O 'meu' Rio de Janeiro
Havia livros para divulgar, um Nobel que ainda não o era - ou que tinha acabado de sê-lo, não me lembro bem - brasileiros, actores para conhecer, portugueses para exibir, bibliotecas para visitar... e algum tempo livre.
Meti-me num avião com lugares vagos em económica e um Ministro lá à frente, com os meus colegas assessores. Eu escolhi a parte de trás porque era melhor assim, acompanhar de perto quem ia trabalhar, quem levava material na mão, o papel e a câmara de filmar, o gravador e a caneta bic. Estávamos em 1998 e havia uma Bienal no Rio. Era a do Livro. Sempre gostei de ler.
Chegámos numa segunda ou numa terça. Parece que foi há séculos e o Rio tem-se apagado da minha memória a cada dia que passa. De propósito. Não costumo gostar dele.
Em Lisboa ficava a velhice de quem já não estava para leituras. Lia-se-lhe nos olhos que o fim estava para vir. Não de avião, como eu fui, mas num rio de lágrimas que depois trouxe.
Ficámos instalados no Copacabana Palace, centro da Avenida, vista fantástica, quarto de ricos sem vista para os pobres. Nada mau, no Rio de Janeiro. Os outros não, os da caneta e do papel ficaram mais à frente, que aquele hotel era caro e o Estado não é gastador, não senhor...
Ainda segui o Nobel a uma bela Biblioteca, centro da cidade, ruas arranjadas, livros em vitrines acabadas de limpar, outros velhos... mas a aguentarem-se. Sobrevivem, creio eu, ainda hoje, ao tempo que passa. Mas não o meu.
Ainda subi ao morro do Pão de Açúcar e olhei para o Redentor, Cristo no alto de um monte que se vê do outro. Ainda tirei fotografias. Não estão muito boas, mas guardo-as...
Ainda passeei pelo calçadão, também calçada porque era já noite, e vi as meninas, as garotas de programa, as prostitutas, os mafiosos, os moleques e tantos mais. Que não me fizeram mal.

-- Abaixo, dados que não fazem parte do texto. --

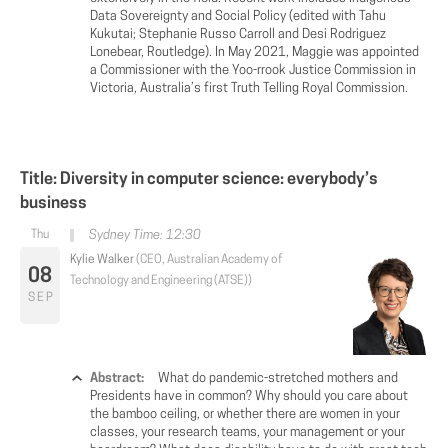
Data Sovereignty and Social Policy (edited with Tahu
Kukutai; Stephanie Russo Carroll and Desi Rodriguez
Lonebear, Routledge). In May 2021, Maggie was appointed
a Commissioner with the Yoo-rrook Justice Commission in
Victoria, Australia’s first Truth Telling Royal Commission.
Title: Diversity in computer science: everybody’s
business
Sydney Time: 12:30
Kylie Walker
(CEO, Australian Academy of
08
Technology and Engineering (ATSE))
SEP
Abstract:
What do pandemic-stretched mothers and
Presidents have in common? Why should you care about
the bamboo ceiling, or whether there are women in your
classes, your research teams, your management or your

Ainda jantei com os actores. Os mais conhecidos das novelas brasileiras, então as mais vistas do lado de cá, os mais sérios e mais antigos, porque os novos e bonitinhos não interessam à cultura. E eu estava culta, nessa noite.
Ainda telefonei para Lisboa. Estável, disseram-me.

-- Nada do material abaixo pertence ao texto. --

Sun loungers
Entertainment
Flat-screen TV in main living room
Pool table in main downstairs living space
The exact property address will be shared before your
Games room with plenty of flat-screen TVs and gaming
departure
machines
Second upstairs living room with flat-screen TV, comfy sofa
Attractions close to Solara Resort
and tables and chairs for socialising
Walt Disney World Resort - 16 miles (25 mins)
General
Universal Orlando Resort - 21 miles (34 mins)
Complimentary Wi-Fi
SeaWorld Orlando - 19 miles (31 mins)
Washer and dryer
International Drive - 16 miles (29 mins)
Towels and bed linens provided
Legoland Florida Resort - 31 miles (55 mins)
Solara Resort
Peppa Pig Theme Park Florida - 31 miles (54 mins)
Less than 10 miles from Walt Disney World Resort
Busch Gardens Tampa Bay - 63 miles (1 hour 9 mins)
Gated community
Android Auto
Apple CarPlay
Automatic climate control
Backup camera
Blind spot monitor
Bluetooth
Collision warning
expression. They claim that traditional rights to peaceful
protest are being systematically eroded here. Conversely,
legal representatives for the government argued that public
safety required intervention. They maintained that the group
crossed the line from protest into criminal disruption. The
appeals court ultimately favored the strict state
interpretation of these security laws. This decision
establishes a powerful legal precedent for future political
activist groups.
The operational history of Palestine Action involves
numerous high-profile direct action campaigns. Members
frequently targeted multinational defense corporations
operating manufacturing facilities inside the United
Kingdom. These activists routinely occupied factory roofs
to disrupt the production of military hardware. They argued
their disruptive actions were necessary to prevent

Eram seis da manhã quando acordei. Não sei porquê. Os actores tinham-me feito deitar tarde. Foi uma noite mais prolongada com os do papel e caneta que também puderam jantar no Copacabana. E às seis da manhã, 10 da manhã em Lisboa, acordei!
Quando o telefone não foi atendido do lado cá - porque foi a primeira coisa que fiz ao acordar, era ainda noite naquele Rio de 98 - estranhei. Tentei outro, e nada. Tentei o terceiro.
Nesse dia o meu corpo deambulou descalço na praia. Era uma praia deserta, antes do início de uma manhã no Rio de Janeiro. Molhei os pés, sem querer. Virei-me de costas para não ver o mar que me parecia infinito e uma onda apanhou-me. Literalmente. Também o rosto ficou molhado, como agora, sempre que recordo essa manhã.
O regresso a Lisboa foi antecipado. Nessa tarde viajei sozinha em executiva e só a noite e as 10 horas de voo me puderam sossegar.
O meu avô tinha 83 anos. Vivia na minha casa e despedi-me dele antes de ir para o Rio. Senti que não voltaria a vê-lo. Fui na mesma. Muito me arrependi quando percebi que só viria a tempo para o funeral.
3 comentários:
Quando comecei a preparar o casamento já sabia que a minha Avó estava muito doente. Pensei adiantar (para Abril) mas decidi manter a data. Casei em setembro. A minha Avó morreu em Março. Se tivesse adiantado não teria servido de nada.
Isto tudo para concluir que não podemos deixar de viver a nossa vida por medo que algo aconteça.
Não sabemos quando nem se vai acontecer. Não adivinhamos o futuro. Não podemos viver no futuro. Não te culpabilizes por teres vivido no presente. Não te culpabilizes por teres vivido.
Quando parti para Itália sabia que o meu avô estava muito doente. Tive medo de estar ausente. Mas ainda assim, fui. E quando voltei passei toda a semana com ele. Morreu nos meus braços. E pude despedir-me dele. E pude passar com ele todos os últimos momentos da vida, dele. Tive mais sorte... e não troco por nada nenhum dia daquela última semana. O meu avô tinha 85 anos.
Obrigada pela partilha.
Por mim, tento agora aproveitar cada segundo da minha única avó, que tem 90 anos e gosta de mim como se tivesse outra vida inteira para me ver.